From 1936 Klassen was a member of the Committee for General Welfare and Public Relations of the MB General Conference and in 1941 he took up the role of Secretary of the Military Problems Committee of the Mennonite Congregations of Western Canada.

With David Toews he took part as a Canadian MP at the Mennonite World Conference in Gdansk (1930) and Amsterdam (1936). He was also a member of parliament and speaker at the world conference in Goshen-Newton (1948) and Basel (1952). From 1944 he was a member of the Mennonite Central Committee (MCC) and from 1946 he was a member of its executive committee.

Working in Germany and Europe

Klass's greatest achievement is his work as the European Commissioner for Refugee Aid and Resettlement under the MCC in Europe from December 1945 until his death in 1954. In the last year of his service he was also Director General of MCC's work in Europe.

Klassen was the MCC representative on the committee for cooperation with the German Mennonites, as well as on the board of trustees of the Mennonite Bible School in Basel.

Klassen was a successful diplomat in negotiations with government institutions and international organizations ( UNO , IRO etc.) regarding exit permits, transport and the admission of over 10,000 Mennonites from Russia and several thousand Germans from Galicia and Danzig in Canada , Paraguay and Uruguay .
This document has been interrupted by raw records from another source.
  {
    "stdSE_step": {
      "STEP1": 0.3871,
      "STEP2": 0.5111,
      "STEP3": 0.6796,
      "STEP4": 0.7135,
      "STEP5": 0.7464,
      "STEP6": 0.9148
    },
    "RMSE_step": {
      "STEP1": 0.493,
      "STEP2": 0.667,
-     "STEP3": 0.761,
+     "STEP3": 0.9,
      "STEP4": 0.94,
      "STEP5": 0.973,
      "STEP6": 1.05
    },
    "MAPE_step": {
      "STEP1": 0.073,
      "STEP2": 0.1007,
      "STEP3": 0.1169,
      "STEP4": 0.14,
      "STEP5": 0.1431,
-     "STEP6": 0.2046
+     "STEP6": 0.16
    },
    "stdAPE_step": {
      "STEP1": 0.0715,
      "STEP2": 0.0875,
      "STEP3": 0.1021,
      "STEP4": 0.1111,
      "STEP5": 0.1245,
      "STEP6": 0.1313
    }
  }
For the Mennonite refugees in Gdańsk, CF Klassen was the originator and organizer of the building programs in Niederbiber , Espelkamp , Backnang , Enkenbach and Wedel and also a leader in the organization of care for the elderly in Leutesdorf - where he is buried - Enkenbach and Pinneberg .
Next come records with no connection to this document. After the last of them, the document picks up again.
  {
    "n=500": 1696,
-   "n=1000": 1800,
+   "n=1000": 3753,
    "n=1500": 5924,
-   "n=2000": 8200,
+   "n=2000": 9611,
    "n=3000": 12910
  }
During the post-war period, Klassen worked in Europe, especially in Germany, as advisers and helpers in the revival of Mennonite community life and in the establishment of organizations such as the Mennonite Foyer in Valdoie-Belfort , France, the Basel Faith Conference and the magazine Der Mennonit , theirs He was editor until 1953.

family

Wife: Mary, b. Brieger

Children: Harold C. Klassen, Walfried C. Klassen, Herbert C. Klassen, Irmgard C. Klassen, Justina "Tinali" Klassen (died as a child).
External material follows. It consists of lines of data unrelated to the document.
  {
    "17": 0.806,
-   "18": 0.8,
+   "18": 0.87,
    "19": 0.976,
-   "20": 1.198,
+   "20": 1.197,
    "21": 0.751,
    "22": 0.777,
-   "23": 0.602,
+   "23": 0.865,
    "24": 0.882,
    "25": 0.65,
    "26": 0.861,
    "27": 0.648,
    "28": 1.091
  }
Klassens Canadian domicile was Winnipeg until 1948 , then Abbotsford , British Columbia.

death

Klassen died on May 8, 1954 in Gronau. Through his tireless efforts he became a symbol for Mennonite hunger and refugee aid and a fighter for a better understanding among the Mennonites of various communities. This was also reflected in his collaboration on the compilation of the Mennonite Encyclopedia , of which he was co-editor from the beginning of the project until his death.

literature

  • Der Mennonit , Issue 7 (1954), pp. 83-87.
  • Mennonitische Rundschau 77, No. 20 (May 19, 1954), pp. 1-5.

Web links

Individual evidence

  1. ^ Gerhard Rempel: Klassen, Cornelius Franz. In: Mennonitisches Lexikon . Volume 5 (MennLex 5).